If you could only share one final message with your colleagues in both the community and the university, what would you say?

That question is the focus of the Last Lecture Series, which is hosted by the College of Health and Public Affairs. The series gives accomplished professors an opportunity to share their message with students, faculty and alumni.

Professor Emeritus Aaron Liberman, from the Department of Health Management and Informatics, was the most recent presenter in the series. More than 80 people attended his lecture, "Fixing America's Health Delivery System: A Proposal for the Expansion of Medicare to all of America's Citizenry," which took place at the FAIRWINDS Alumni Center on Dec. 2. A networking reception hour preceded the program, which lasted two hours.

During his speech, Liberman emphasized the importance of affordable health care, as well as the importance of addressing health care issues as unified Americans.

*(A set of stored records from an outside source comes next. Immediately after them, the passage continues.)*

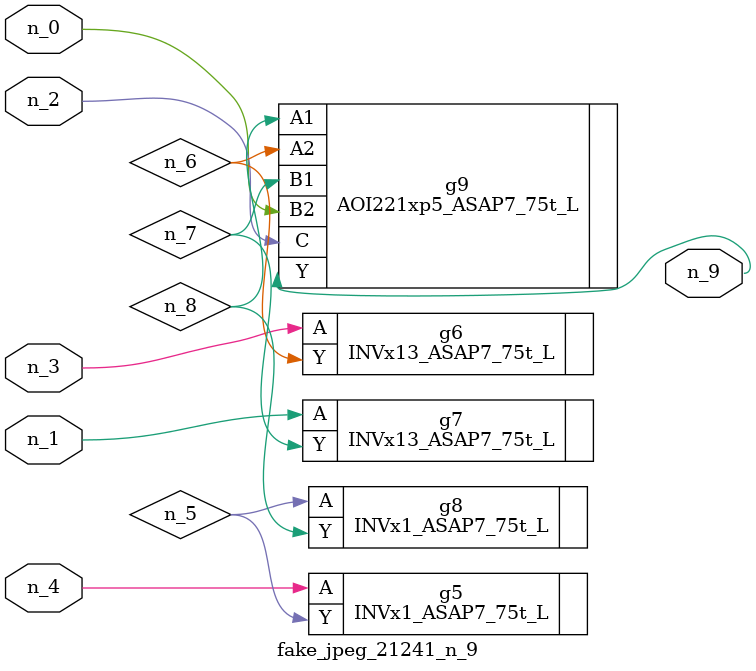
<source format=v>
module fake_jpeg_21241_n_9 (n_3, n_2, n_1, n_0, n_4, n_9);

input n_3;
input n_2;
input n_1;
input n_0;
input n_4;

output n_9;

wire n_8;
wire n_6;
wire n_5;
wire n_7;

INVx1_ASAP7_75t_L g5 ( 
.A(n_4),
.Y(n_5)
);

INVx13_ASAP7_75t_L g6 ( 
.A(n_3),
.Y(n_6)
);

INVx13_ASAP7_75t_L g7 ( 
.A(n_1),
.Y(n_7)
);

INVx1_ASAP7_75t_L g8 ( 
.A(n_5),
.Y(n_8)
);

AOI221xp5_ASAP7_75t_L g9 ( 
.A1(n_8),
.A2(n_6),
.B1(n_7),
.B2(n_0),
.C(n_2),
.Y(n_9)
);


endmodule
</source>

"In other words, we as a nation, as a people, not as Republicans or Democrats, not as Conservatives or Progressives, but as people who love their country, must recognize that health care today is a basic right of citizenship in this country," Liberman said. "And we must find a way to make that coverage available to all of our citizens without bankrupting the economy of America."

Liberman then discussed the ways in which he believes health care could be made affordable, particularly the Medicare Program, which sparked his interest in health services administration almost 50 years ago.

Liberman retired from the University of Central Florida in 2014 as a professor and former chair of the HMI Department. He is a trained hospital administrator and worked actively in the field as a CEO and COO of several hospitals and health services organizations. He also earned and has retained State of Florida licensure and certification as a health care risk manager. Liberman was awarded the rank of professor emeritus in April 2014 for his contributions to the university.